Pour ceux qui souhaitent explorer davantage l’œuvre de Washington, ‘Mister Magic’ de 1975 est essentiel. Le titre éponyme, écrit par MacDonald et Salter (les mêmes auteurs que ‘Just the Two of Us’), devint un succès majeur, atteignant la 16e place du classement R&B Singles. L’album montrait la capacité de Washington à mêler funk, jazz et soul dans un son à la fois intellectuellement satisfaisant et physiquement entraînant.

‘Earth Tones’, un morceau étendu de plus de douze minutes, utilisait des sons naturels et des solos agressifs, tandis que ‘Black Frost’ créait une atmosphère mystérieuse avec des cordes.

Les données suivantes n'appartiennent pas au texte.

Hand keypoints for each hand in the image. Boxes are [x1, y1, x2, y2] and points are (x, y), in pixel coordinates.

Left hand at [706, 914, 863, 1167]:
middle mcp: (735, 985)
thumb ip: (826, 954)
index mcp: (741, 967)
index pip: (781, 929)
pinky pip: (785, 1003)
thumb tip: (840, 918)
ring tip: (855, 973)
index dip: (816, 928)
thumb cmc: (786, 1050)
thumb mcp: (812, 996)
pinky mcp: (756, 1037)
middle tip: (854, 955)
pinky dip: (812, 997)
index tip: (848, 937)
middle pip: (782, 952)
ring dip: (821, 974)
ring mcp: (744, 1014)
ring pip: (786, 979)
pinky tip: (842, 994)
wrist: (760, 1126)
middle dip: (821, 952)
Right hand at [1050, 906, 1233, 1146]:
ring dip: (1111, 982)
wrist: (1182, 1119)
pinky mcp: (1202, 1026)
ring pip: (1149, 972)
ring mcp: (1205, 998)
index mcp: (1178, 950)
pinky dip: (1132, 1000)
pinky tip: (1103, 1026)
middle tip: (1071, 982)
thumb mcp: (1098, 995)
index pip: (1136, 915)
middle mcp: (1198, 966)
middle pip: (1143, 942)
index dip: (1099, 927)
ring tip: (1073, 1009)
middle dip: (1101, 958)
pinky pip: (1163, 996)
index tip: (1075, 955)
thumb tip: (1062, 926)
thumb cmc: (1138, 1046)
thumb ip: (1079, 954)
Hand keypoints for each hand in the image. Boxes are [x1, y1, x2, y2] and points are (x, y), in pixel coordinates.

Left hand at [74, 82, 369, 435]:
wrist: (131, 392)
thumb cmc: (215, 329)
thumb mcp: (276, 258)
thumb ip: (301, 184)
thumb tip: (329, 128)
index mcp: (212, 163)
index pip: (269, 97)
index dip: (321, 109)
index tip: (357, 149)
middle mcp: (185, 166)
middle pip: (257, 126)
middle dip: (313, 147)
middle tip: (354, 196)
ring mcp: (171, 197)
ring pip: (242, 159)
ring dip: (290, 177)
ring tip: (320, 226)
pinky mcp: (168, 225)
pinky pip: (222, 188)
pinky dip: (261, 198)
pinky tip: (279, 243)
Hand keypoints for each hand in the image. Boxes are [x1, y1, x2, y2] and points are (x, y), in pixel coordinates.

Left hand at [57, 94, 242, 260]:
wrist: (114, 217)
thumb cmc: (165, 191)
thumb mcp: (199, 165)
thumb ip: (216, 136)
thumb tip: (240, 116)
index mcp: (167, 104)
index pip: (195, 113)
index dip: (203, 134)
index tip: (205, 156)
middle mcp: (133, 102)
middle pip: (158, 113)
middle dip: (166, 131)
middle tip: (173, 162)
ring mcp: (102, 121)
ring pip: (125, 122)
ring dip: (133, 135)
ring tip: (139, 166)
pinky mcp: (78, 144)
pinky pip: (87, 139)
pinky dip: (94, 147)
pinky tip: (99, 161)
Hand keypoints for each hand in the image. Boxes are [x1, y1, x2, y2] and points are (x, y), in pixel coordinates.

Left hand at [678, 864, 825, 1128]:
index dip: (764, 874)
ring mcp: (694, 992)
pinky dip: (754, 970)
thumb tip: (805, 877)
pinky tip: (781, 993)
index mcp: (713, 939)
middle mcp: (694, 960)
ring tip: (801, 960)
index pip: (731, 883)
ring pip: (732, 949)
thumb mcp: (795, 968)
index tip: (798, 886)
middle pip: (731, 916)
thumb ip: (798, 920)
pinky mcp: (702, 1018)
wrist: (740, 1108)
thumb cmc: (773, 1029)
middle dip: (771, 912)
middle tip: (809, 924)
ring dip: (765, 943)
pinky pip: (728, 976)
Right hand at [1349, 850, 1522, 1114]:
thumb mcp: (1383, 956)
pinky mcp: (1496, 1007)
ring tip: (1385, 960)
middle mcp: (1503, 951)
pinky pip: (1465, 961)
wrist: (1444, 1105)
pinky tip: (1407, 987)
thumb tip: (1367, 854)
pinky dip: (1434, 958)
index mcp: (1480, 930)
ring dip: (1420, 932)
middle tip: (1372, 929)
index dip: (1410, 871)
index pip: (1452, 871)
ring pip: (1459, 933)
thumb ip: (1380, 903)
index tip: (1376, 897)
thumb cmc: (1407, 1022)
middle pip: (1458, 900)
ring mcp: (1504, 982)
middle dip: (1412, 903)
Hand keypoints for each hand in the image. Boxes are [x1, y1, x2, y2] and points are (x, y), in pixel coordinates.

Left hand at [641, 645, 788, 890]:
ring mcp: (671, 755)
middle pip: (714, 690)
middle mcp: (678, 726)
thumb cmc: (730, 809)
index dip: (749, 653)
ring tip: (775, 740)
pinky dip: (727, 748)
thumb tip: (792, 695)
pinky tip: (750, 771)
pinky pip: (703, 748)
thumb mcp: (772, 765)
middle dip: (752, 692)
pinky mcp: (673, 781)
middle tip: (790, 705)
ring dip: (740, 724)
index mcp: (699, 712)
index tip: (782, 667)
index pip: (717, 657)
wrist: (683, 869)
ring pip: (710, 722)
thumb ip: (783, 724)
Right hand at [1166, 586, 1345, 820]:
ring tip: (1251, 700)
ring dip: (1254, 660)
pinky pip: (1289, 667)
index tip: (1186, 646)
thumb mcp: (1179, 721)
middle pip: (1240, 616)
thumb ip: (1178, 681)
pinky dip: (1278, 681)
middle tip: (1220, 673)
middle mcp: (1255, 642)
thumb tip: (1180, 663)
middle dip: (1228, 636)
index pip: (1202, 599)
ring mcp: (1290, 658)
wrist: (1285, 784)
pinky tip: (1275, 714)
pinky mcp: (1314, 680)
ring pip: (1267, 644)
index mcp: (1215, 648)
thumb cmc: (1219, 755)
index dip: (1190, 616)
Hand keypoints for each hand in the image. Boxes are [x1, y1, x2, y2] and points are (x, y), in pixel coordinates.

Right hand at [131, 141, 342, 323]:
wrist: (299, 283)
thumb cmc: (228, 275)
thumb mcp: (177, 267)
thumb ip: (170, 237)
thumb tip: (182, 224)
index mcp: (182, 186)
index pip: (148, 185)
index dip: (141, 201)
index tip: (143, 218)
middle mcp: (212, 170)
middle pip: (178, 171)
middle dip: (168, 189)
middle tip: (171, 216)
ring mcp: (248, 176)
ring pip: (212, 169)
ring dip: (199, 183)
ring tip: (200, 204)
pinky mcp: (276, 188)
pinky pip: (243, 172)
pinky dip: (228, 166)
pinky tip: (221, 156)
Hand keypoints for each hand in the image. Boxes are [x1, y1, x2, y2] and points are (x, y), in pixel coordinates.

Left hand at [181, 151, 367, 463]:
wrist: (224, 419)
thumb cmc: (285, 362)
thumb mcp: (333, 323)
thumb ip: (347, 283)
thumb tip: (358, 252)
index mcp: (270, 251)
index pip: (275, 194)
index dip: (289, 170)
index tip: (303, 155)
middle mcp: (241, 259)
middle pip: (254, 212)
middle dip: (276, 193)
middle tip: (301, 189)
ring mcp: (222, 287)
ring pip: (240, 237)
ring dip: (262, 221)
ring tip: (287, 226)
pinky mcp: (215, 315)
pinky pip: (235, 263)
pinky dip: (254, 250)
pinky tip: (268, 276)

L’album atteignit la première place des classements soul et jazz et la dixième position du classement pop. Il prouva que, malgré les critiques sur son approche commerciale, Washington était un musicien de jazz sérieux avec des racines dans le R&B et le soul-jazz.

Bill Withers

Pour Bill Withers, ‘Just the Two of Us’ fut l’un de ses derniers grands succès artistiques. Après des problèmes avec Columbia Records et la frustration face au contrôle que les exécutifs A&R – qu’il appelait ‘blaxperts’ – voulaient exercer sur sa musique, Withers se concentra à partir de 1977 sur des projets collaboratifs. Bien que ‘Just the Two of Us’ ait remporté un Grammy, Withers s’éloigna progressivement de l’industrie musicale.

En 1985, il sortit son dernier album studio, ‘Watching You Watching Me’, avant de se retirer de la musique. Il déclara plus tard ne pas regretter les tournées ou les concerts. Il avait vécu pour la musique et ne voyait pas la nécessité de continuer une fois l’amour pour l’industrie disparu. Withers est décédé le 30 mars 2020, mais ses chansons, dont ‘Just the Two of Us’, continuent d’inspirer les générations.

Grover Washington Jr. continua de tourner et d’enregistrer après ‘Winelight’, mais n’atteignit jamais les mêmes sommets commerciaux. Il resta une figure respectée dans le monde du jazz, joua avec des présidents et des grands noms du jazz, et influença des artistes tels que Kenny G. Le 17 décembre 1999, cinq jours seulement après son 56e anniversaire, Washington s’effondra après avoir enregistré une émission télévisée à New York. Il fut transporté à l’hôpital où les médecins diagnostiquèrent une crise cardiaque massive. Washington décéda plus tard dans la soirée.

Son héritage reste intact. ‘Just the Two of Us’ continue d’être diffusé sur les radios du monde entier, utilisé dans des films et séries, et repris par des artistes de tous genres. En 2020, le morceau connut un regain de popularité sur TikTok, permettant à une nouvelle génération de découvrir sa beauté intemporelle. C’est un joyau qui continue de briller, peu importe combien de fois il est redécouvert.